# Dont want Ex to see new car??



## rep (Jun 11, 2012)

Im divorced and my ex is money hungry.
She drives a nice Infinity and I have always driven junk. After mmy daughter turned 18, I went out and got a nice, nice, nice new car. I still pay on my son. Im afraid to let her see me in it. She will think Im making more money and go for a modification.
She will be jelous for sure.
Am I stupid?? Has anyone here felt this way??
Should I care if she sees ot or would you hide it. I have 2 other junkers


----------



## WorkingOnMe (Mar 17, 2012)

Do you have visitation with your son? Obviously you can't hide it long term.


----------



## marriedman321 (Mar 7, 2013)

rep said:


> Im divorced and my ex is money hungry.
> She drives a nice Infinity and I have always driven junk. After mmy daughter turned 18, I went out and got a nice, nice, nice new car. I still pay on my son. Im afraid to let her see me in it. She will think Im making more money and go for a modification.
> She will be jelous for sure.
> Am I stupid?? Has anyone here felt this way??
> Should I care if she sees ot or would you hide it. I have 2 other junkers


Yes, I have felt this way.. After my car accident my wife was even jealous of my rental car.. Not believing it was a rental.. 

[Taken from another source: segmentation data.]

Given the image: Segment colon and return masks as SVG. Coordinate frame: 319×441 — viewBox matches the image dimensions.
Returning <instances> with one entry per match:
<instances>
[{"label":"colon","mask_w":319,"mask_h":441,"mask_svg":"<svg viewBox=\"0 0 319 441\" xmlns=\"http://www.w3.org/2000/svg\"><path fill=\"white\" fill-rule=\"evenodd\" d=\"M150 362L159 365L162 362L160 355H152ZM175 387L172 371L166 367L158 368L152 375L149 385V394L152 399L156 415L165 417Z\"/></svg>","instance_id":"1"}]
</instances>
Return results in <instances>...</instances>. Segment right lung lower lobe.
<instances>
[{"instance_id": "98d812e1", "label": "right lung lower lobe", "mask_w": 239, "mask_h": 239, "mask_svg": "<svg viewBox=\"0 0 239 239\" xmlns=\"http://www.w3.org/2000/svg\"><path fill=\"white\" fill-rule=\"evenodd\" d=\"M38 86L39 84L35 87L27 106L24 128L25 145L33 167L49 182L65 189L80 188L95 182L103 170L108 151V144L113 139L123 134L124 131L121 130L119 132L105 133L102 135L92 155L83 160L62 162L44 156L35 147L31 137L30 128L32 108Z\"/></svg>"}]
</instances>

Now I need to buy a new car after my insurance check, and it has crossed my mind as well.


----------



## rep (Jun 11, 2012)

So what should I do??
She will flip but should I care?
Its a Porsche and I know she will think I got a big raise or something


----------



## marriedman321 (Mar 7, 2013)

Can she prove you make more money?

I would get the Porsche if it were me..


----------



## rep (Jun 11, 2012)

We divorced about 3 years ago. My daughter turned 18 about 6 months ago and the CS was modified using the old numbers. I do make more but she never asked for new numbers.
If she asks, Yes I would be paying more but I don't know if she can ask for a modification out of the blue for no reason.
I already have the car tho


----------



## HHB (Nov 21, 2014)

Only let her see you in a junker until the last kid is 18. My ex was a vindictive Psycho Nazi B!tch from H3ll and clawed and scratched very penny. Took my BMW 325is and traded it for a Toyota Corolla. (Oh the humanity!) 

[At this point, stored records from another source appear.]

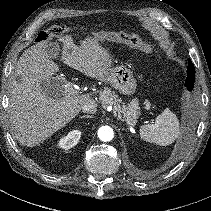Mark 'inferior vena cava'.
<instances>
[{
    "label": "inferior vena cava",
    "mask_w": 211,
    "mask_h": 211,
    "mask_svg": "<svg viewBox=\"0 0 211 211\" xmlns=\"http://www.w3.org/2000/svg\"><path fill=\"white\" fill-rule=\"evenodd\" d=\"M82 111L94 114L97 112V104L95 102L86 103L82 106Z\"/></svg>",
    "instance_id": "602c4592"
}]
</instances>
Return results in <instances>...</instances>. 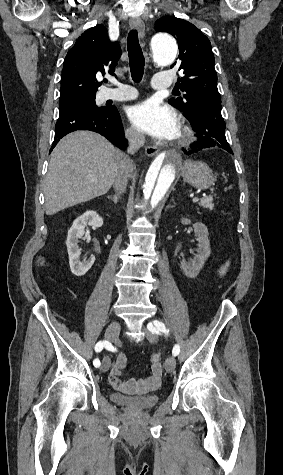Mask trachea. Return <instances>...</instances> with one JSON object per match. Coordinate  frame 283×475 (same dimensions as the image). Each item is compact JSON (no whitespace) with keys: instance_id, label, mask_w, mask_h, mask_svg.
Listing matches in <instances>:
<instances>
[{"instance_id":"3493384b","label":"trachea","mask_w":283,"mask_h":475,"mask_svg":"<svg viewBox=\"0 0 283 475\" xmlns=\"http://www.w3.org/2000/svg\"><path fill=\"white\" fill-rule=\"evenodd\" d=\"M129 66L132 80L139 83L144 74L145 58L139 45L137 31L131 30L127 38Z\"/></svg>"}]
</instances>
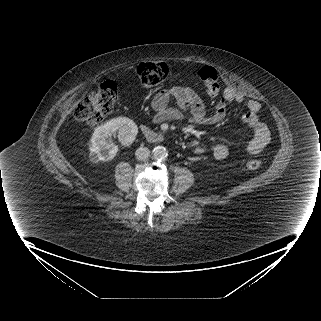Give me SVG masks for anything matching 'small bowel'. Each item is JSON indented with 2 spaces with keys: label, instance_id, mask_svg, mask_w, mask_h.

Finally her folks died and she ended up RICH!!!. Still wouldn't let go of the spousal support (California). So I threatened to bring her into court and ask for support myself and an audit of her income and finances. Support got cut to $1 a month. She still had to have at least some semblance of a hook into me. 

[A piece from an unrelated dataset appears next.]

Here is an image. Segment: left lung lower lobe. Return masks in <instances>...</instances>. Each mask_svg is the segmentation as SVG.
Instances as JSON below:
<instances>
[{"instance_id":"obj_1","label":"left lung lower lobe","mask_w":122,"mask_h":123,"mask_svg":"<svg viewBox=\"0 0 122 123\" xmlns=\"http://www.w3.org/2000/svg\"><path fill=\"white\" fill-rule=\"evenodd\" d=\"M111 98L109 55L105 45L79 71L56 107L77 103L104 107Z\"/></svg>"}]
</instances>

So, as soon as the kid turns 18, drive by in the the Porsche. Rent the sexiest blond looker you can find and both wave as go by. Perhaps you can even honk. Remember "living well is the best revenge."


----------



## GusPolinski (Jan 21, 2014)

HHB said:


> *Only let her see you in a junker until the last kid is 18.* My ex was a vindictive Psycho Nazi B!tch from H3ll and clawed and scratched very penny. Took my BMW 325is and traded it for a Toyota Corolla. (Oh the humanity!)
> 
> Finally her folks died and she ended up RICH!!!. Still wouldn't let go of the spousal support (California). So I threatened to bring her into court and ask for support myself and an audit of her income and finances. Support got cut to $1 a month. She still had to have at least some semblance of a hook into me.
> 
> *So, as soon as the kid turns 18, drive by in the the Porsche.* Rent the sexiest blond looker you can find and both wave as go by. Perhaps you can even honk. Remember "living well is the best revenge."


Word.


----------



## EleGirl (Dec 3, 2011)

How old is your son?

You bought the car. She's going to see it. 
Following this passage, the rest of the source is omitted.